Sergeant Jackrum stood up in the cart. ‘Private Carborundum!’

‘Yes, sergeant?’ rumbled the troll.

‘To the front!’

That helped. The stream still flowed, but at least the crowds parted some distance further ahead and gave the squad a wide berth. No one wants to barge up against even a slow-moving troll.

But faces stared as the people hurried by. An old lady darted out for a moment, pressed a loaf of stale bread into Tonker’s hands, and said, ‘You poor boys!’ before being swept away in the throng.

‘What’s this all about, sarge?’ said Maladict. ‘These look like refugees!’

‘Talk like that spreads Alarm and Despondency!’ shouted Corporal Strappi.

‘Oh, you mean they’re just people getting away early for the holidays to avoid the rush?’ said Maladict. ‘Sorry, I got confused. It must be that woman carrying a whole haystack we just passed.’

‘D’you know what can happen to you for cheeking a superior officer?’ screamed Strappi.

‘No! Tell me, is it worse than whatever it is these people are running away from?’

‘You signed up, Mr Bloodsucker! You obey orders!’

‘Right! But I don’t remember anyone ordering me not to think!’

‘Enough of that!’ snapped Jackrum. ‘Less shouting down there! Move on! Carborundum, you give people a push if they don’t make way, y’hear?’
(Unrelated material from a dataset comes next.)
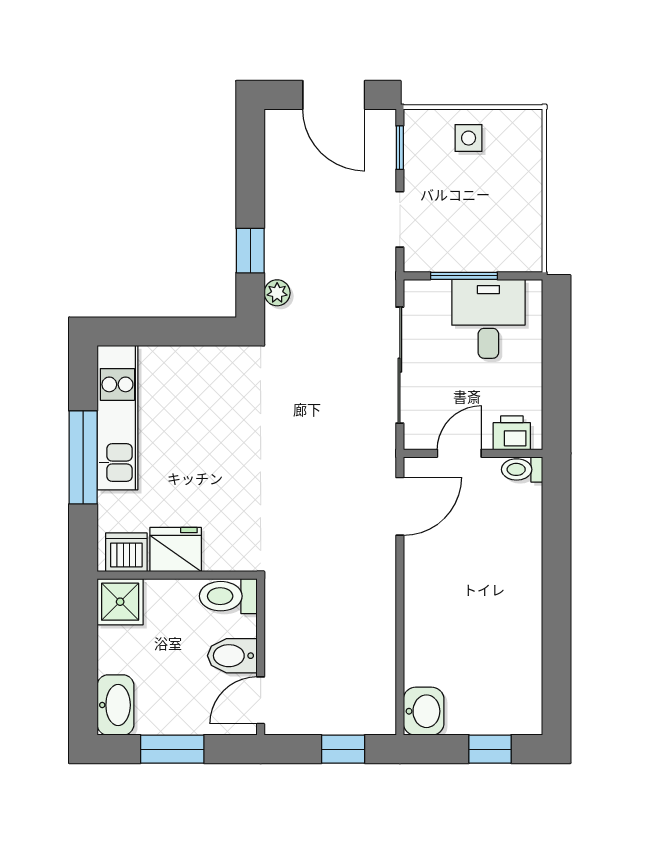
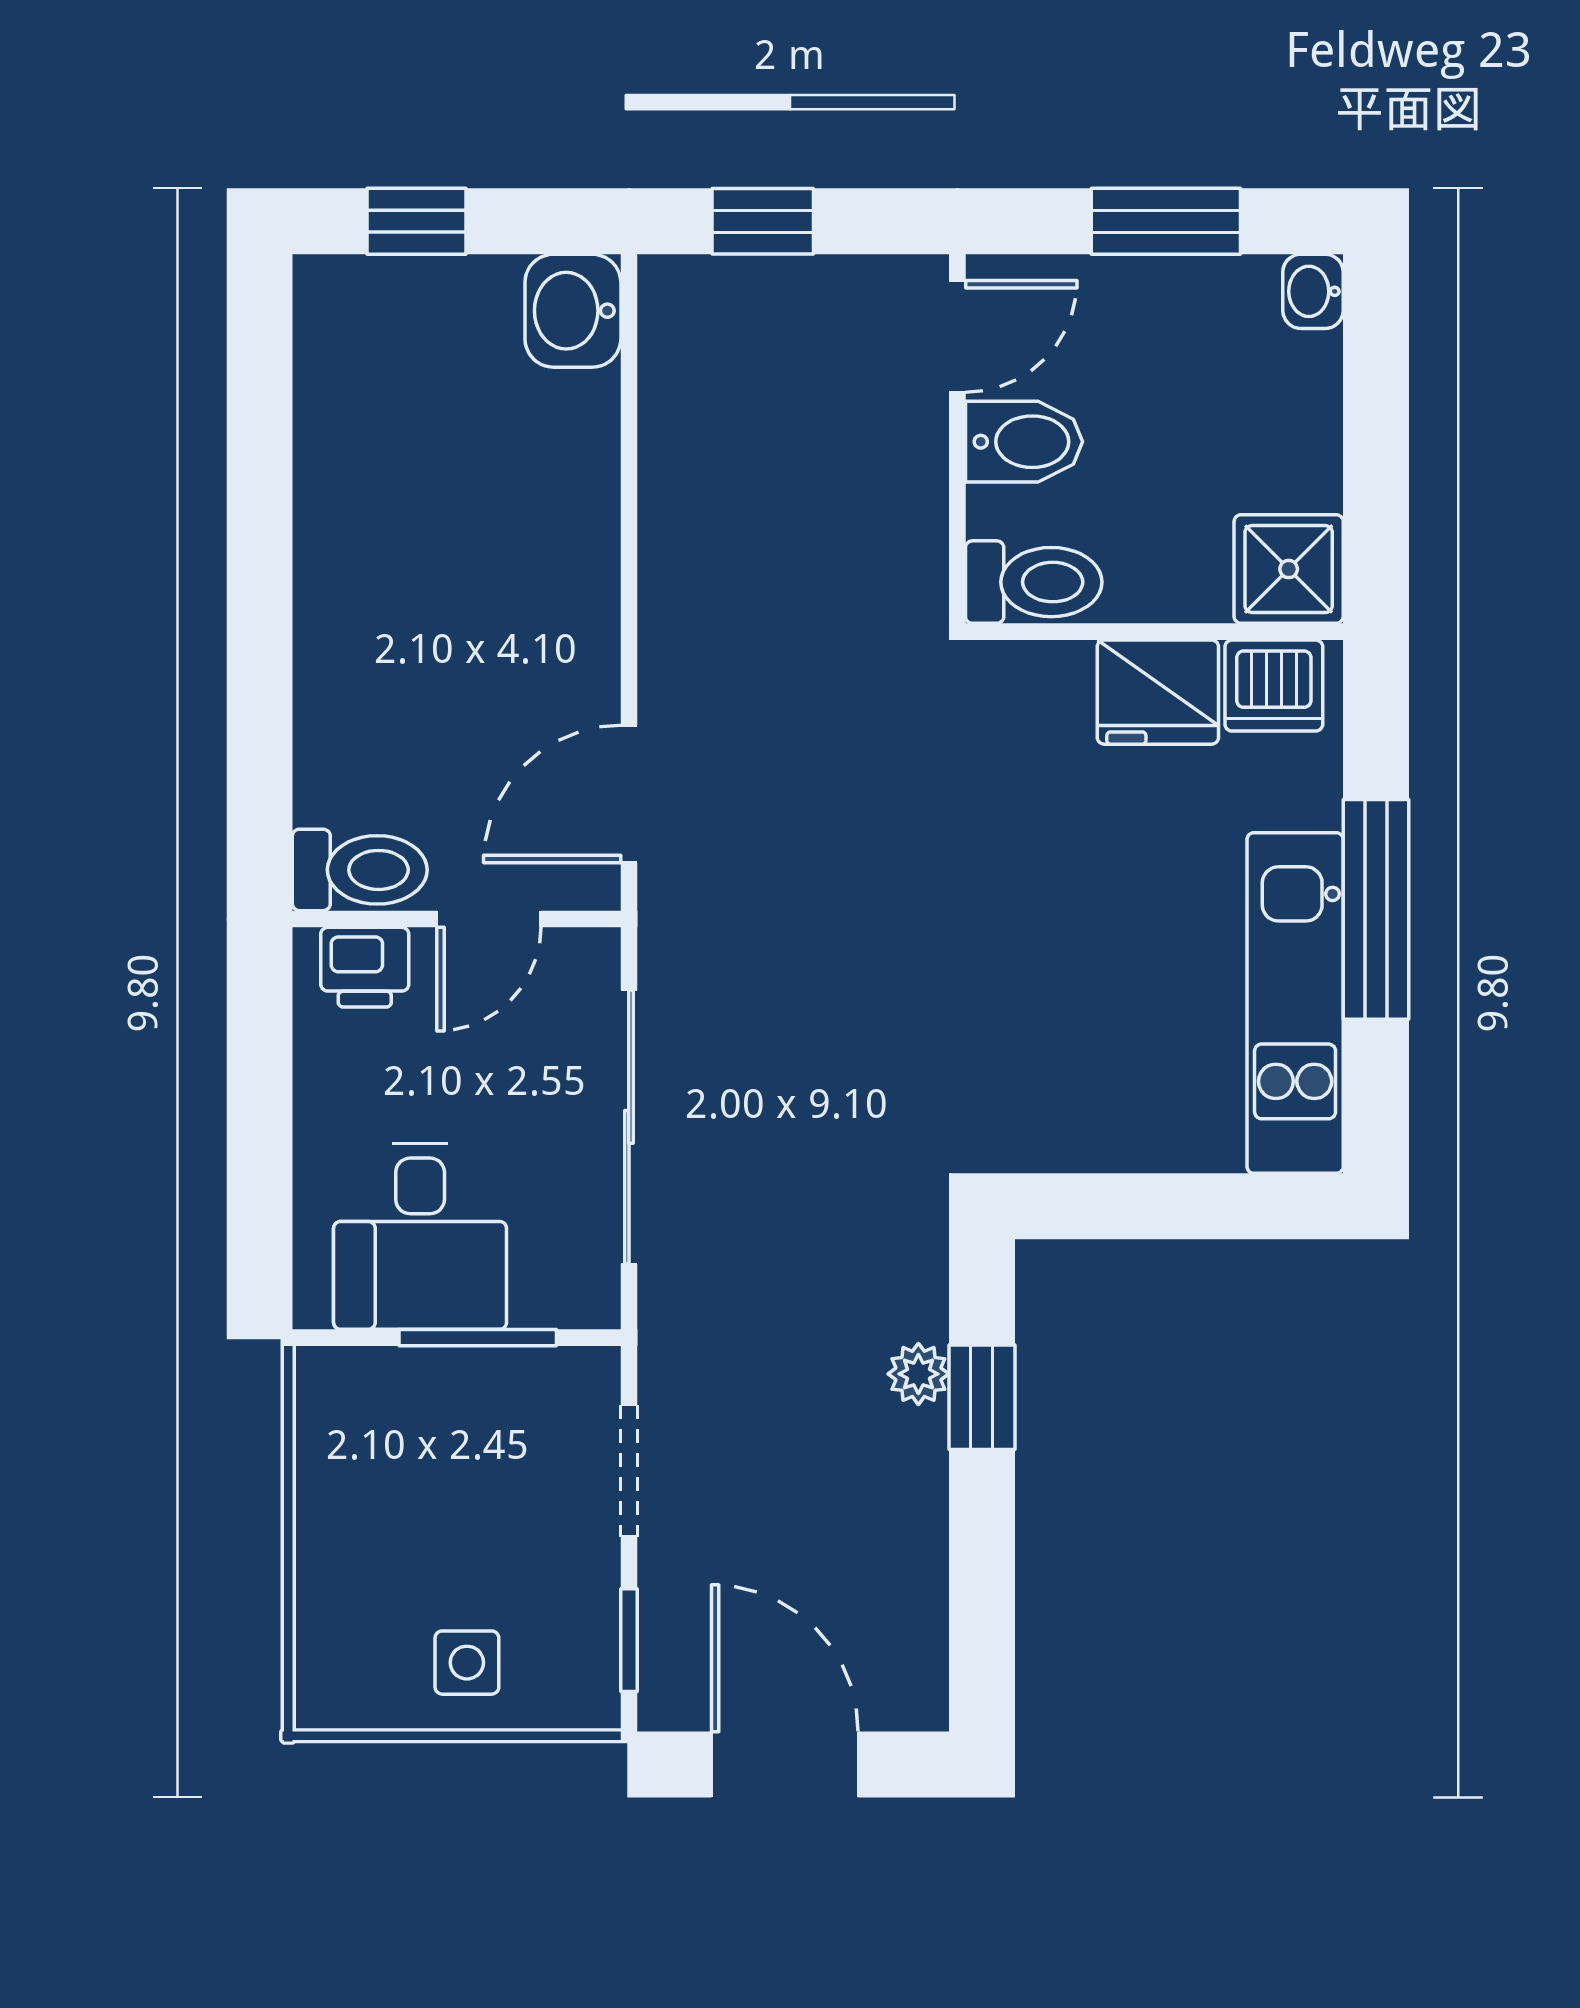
plant: (277, 293) -> (918, 1374), moved
toilet: (522, 469) -> (360, 870), width x1.37, depth x1.39
washbasin: (115, 705) -> (1313, 291), width x0.52, depth x0.69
They moved on. After a while the press of people abated a little, so that what had been a torrent became a trickle. Occasionally there would be a family group, or just one hurrying woman, burdened with bags. One old man was struggling with a wheelbarrow full of turnips. They’re even taking the crops out of the fields, Polly noted. And everyone moved at a kind of half-run, as if things would be a little better when they’d caught up with the mass of people ahead. Or merely passed the squad, perhaps.

They made way for an old woman bent double under the weight of a black and white pig. And then there was just the road, rutted and muddy. An afternoon mist was rising from the fields on either side, quiet and clammy. After the noise of the refugees, the silence of the low countryside was suddenly oppressive. The only sound was the trudge and splash of the recruits’ boots.

‘Permission to speak, sarge?’ said Polly.

‘Yes, private?’ said Jackrum.

‘How far is it to Plotz?’

‘You don’t have to tell ‘em, sarge!’ said Strappi.

‘About five miles,’ said Sergeant Jackrum. ‘You’ll get your uniforms and weapons at the depot there.’

‘That’s a milit’ry secret, sarge,’ Strappi whined.

‘We could shut our eyes so’s we don’t see what we’re wearing, how about that?’ said Maladict.

‘Stop that, Private Maladict,’ said Jackrum. ‘Just keep moving, and guard that tongue.’

They plodded on. The road grew muddier. A breeze sprang up, but instead of carrying the mist away it merely streamed it across the damp fields in twisty, clammy, unpleasant shapes.

The sun became an orange ball.

Polly saw something large and white flutter across the field, blown by the wind. At first she thought it was a migratory lesser egret that had left things a little late, but it was clearly being blown by the wind. It flopped down once or twice and then, as a gust caught it, blew across the road and wrapped itself across Corporal Strappi’s face.

He screamed. Lofty grabbed at the fluttering thing, which was damp. It tore in his— her hands, and most of it dropped away from the struggling corporal.

‘It’s just a bit of paper,’ she said.

Strappi flailed at it. ‘I knew that,’ he said. ‘I never asked you!’

Polly picked up one of the torn scraps. The paper was thin, and stained with mud, although she recognized the word Ankh-Morpork. The godawful city. And the genius of Strappi was that anything he was against automatically sounded attractive.